Kini, arah industri nikel Indonesia bergeser ke hilirisasi, yaitu mengolah bahan mentah menjadi produk bernilai tinggi. Pada semester pertama 2025, produksi nikel matte PT Vale meningkat dua persen dibandingkan periode yang sama tahun lalu  dari 33.691 ton menjadi 35.584 ton. Perusahaan menargetkan produksi hingga 71.234 ton pada akhir 2025.

PT Vale juga menjadi pionir pembangunan pabrik pengolahan nikel berteknologi HPAL (High Pressure Acid Leaching) yang merupakan proyek proyek Indonesia Growth Project (IGP) di Pomalaa, Sulawesi Tenggara (senilai USD 4,5 miliar bersama Ford dan Huayou),  dan Morowali, Sulawesi Tengah (USD 2 miliar bersama GEM Co. Ltd), dan Sorowako Limonite, Sulawesi Selatan (USD 2,3 miliar bersama Huayou). Proyek-proyek tersebut diperkirakan menciptakan lebih dari 12.000 lapangan kerja hingga akhir tahun 2025.

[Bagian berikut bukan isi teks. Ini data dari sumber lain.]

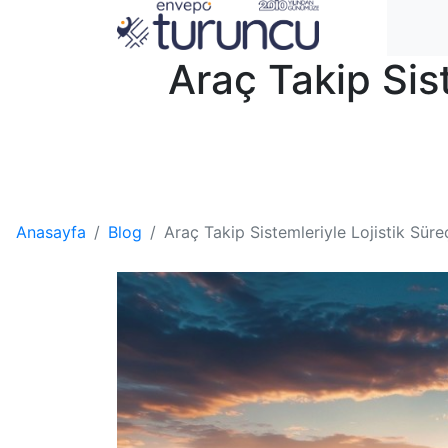
Araç Takip Sist
Anasayfa
Blog
Araç Takip Sistemleriyle Lojistik Süreç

Teknologi ini memungkinkan pemanfaatan bijih nikel kadar rendah untuk menghasilkan bahan baku baterai lithium-ion, tulang punggung kendaraan listrik masa depan. Indonesia pun bersiap menjadi pusat penting dalam rantai pasok global baterai kendaraan listrik (EV).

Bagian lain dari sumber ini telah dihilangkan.